Using the records below, give the number of lines where the word "illegally" appears, with no further output.
═════ MATERIAL FOR THIS TASK ═════
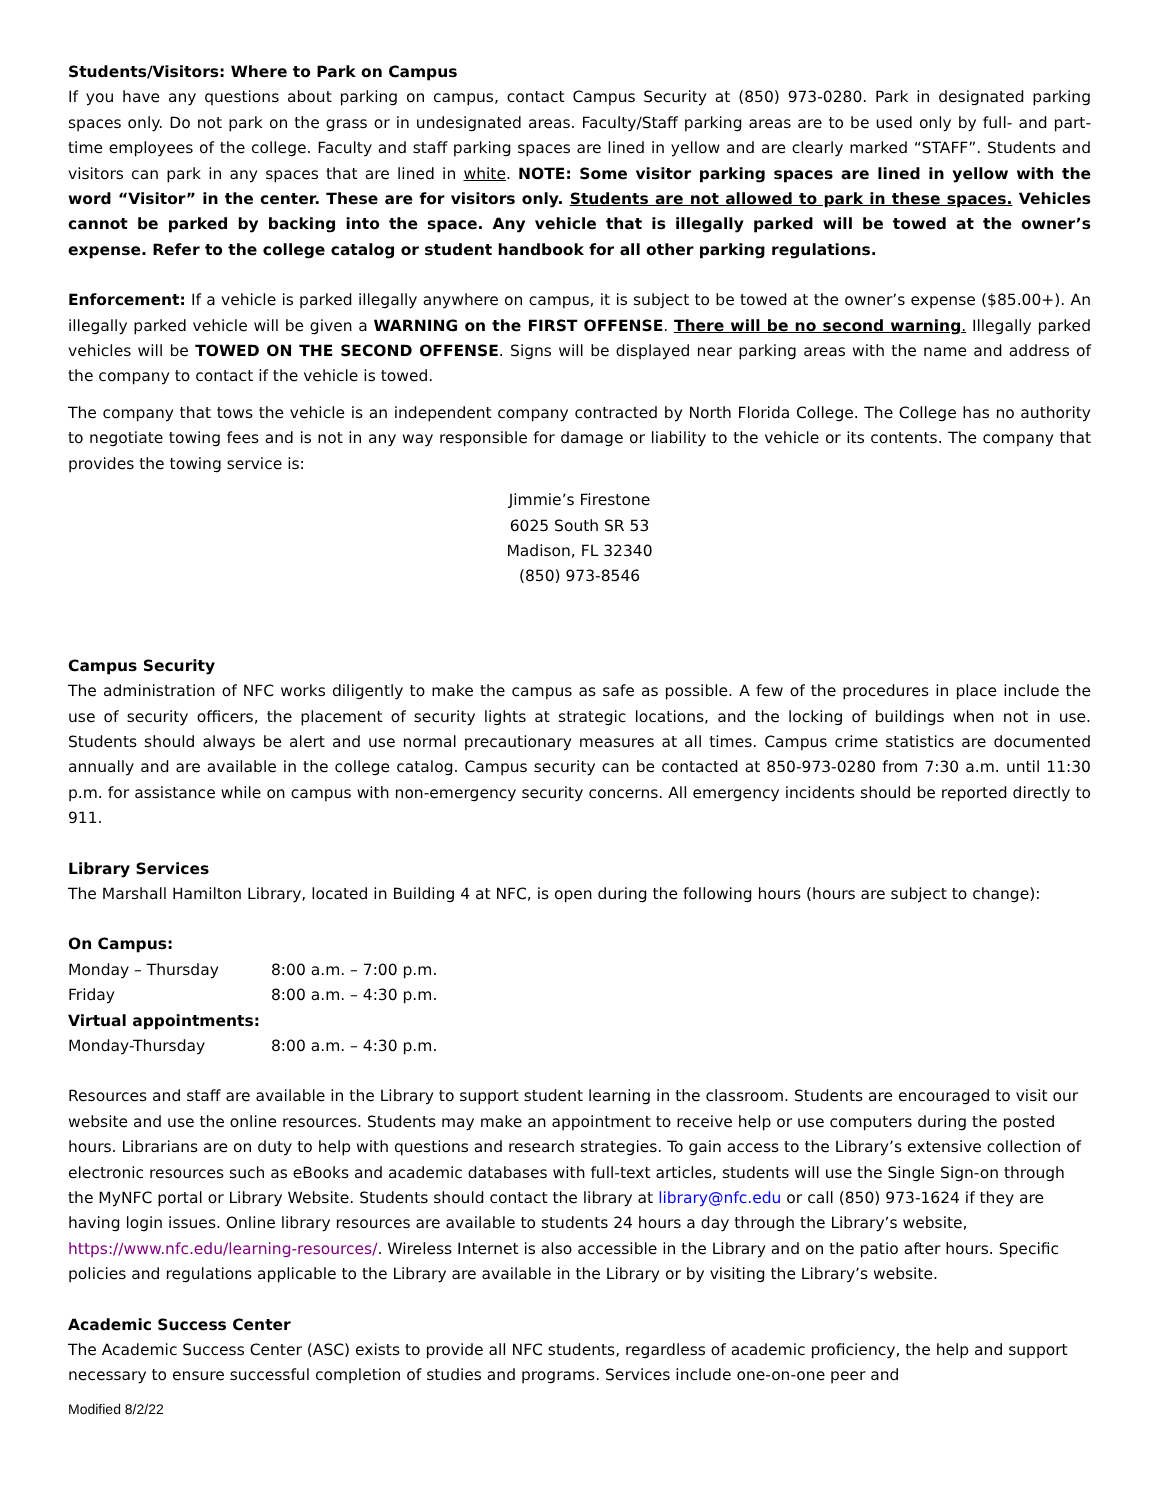Students/Visitors: Where to Park on Campus
If you have any questions about parking on campus, contact Campus Security at (850) 973-0280. Park in designated parking spaces only. Do not park on the grass or in undesignated areas. Faculty/Staff parking areas are to be used only by full- and part-time employees of the college. Faculty and staff parking spaces are lined in yellow and are clearly marked “STAFF”. Students and visitors can park in any spaces that are lined in white. NOTE: Some visitor parking spaces are lined in yellow with the word “Visitor” in the center. These are for visitors only. Students are not allowed to park in these spaces. Vehicles cannot be parked by backing into the space. Any vehicle that is illegally parked will be towed at the owner’s expense. Refer to the college catalog or student handbook for all other parking regulations.
Enforcement: If a vehicle is parked illegally anywhere on campus, it is subject to be towed at the owner’s expense ($85.00+). An illegally parked vehicle will be given a WARNING on the FIRST OFFENSE. There will be no second warning. Illegally parked vehicles will be TOWED ON THE SECOND OFFENSE. Signs will be displayed near parking areas with the name and address of the company to contact if the vehicle is towed.
The company that tows the vehicle is an independent company contracted by North Florida College. The College has no authority to negotiate towing fees and is not in any way responsible for damage or liability to the vehicle or its contents. The company that provides the towing service is:
Jimmie’s Firestone
6025 South SR 53
Madison, FL 32340
(850) 973-8546
Campus Security
The administration of NFC works diligently to make the campus as safe as possible. A few of the procedures in place include the use of security officers, the placement of security lights at strategic locations, and the locking of buildings when not in use. Students should always be alert and use normal precautionary measures at all times. Campus crime statistics are documented annually and are available in the college catalog. Campus security can be contacted at 850-973-0280 from 7:30 a.m. until 11:30 p.m. for assistance while on campus with non-emergency security concerns. All emergency incidents should be reported directly to 911.
Library Services
The Marshall Hamilton Library, located in Building 4 at NFC, is open during the following hours (hours are subject to change):
| On Campus: | |
| Monday – Thursday | 8:00 a.m. – 7:00 p.m. |
| Friday | 8:00 a.m. – 4:30 p.m. |
| Virtual appointments: | |
| Monday-Thursday | 8:00 a.m. – 4:30 p.m. |
Resources and staff are available in the Library to support student learning in the classroom. Students are encouraged to visit our website and use the online resources. Students may make an appointment to receive help or use computers during the posted hours. Librarians are on duty to help with questions and research strategies. To gain access to the Library’s extensive collection of electronic resources such as eBooks and academic databases with full-text articles, students will use the Single Sign-on through the MyNFC portal or Library Website. Students should contact the library at library@nfc.edu or call (850) 973-1624 if they are having login issues. Online library resources are available to students 24 hours a day through the Library’s website, https://www.nfc.edu/learning-resources/. Wireless Internet is also accessible in the Library and on the patio after hours. Specific policies and regulations applicable to the Library are available in the Library or by visiting the Library’s website.
Academic Success Center
The Academic Success Center (ASC) exists to provide all NFC students, regardless of academic proficiency, the help and support necessary to ensure successful completion of studies and programs. Services include one-on-one peer and
Modified 8/2/22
═════
▸ EXERCISE RESPONSE:
2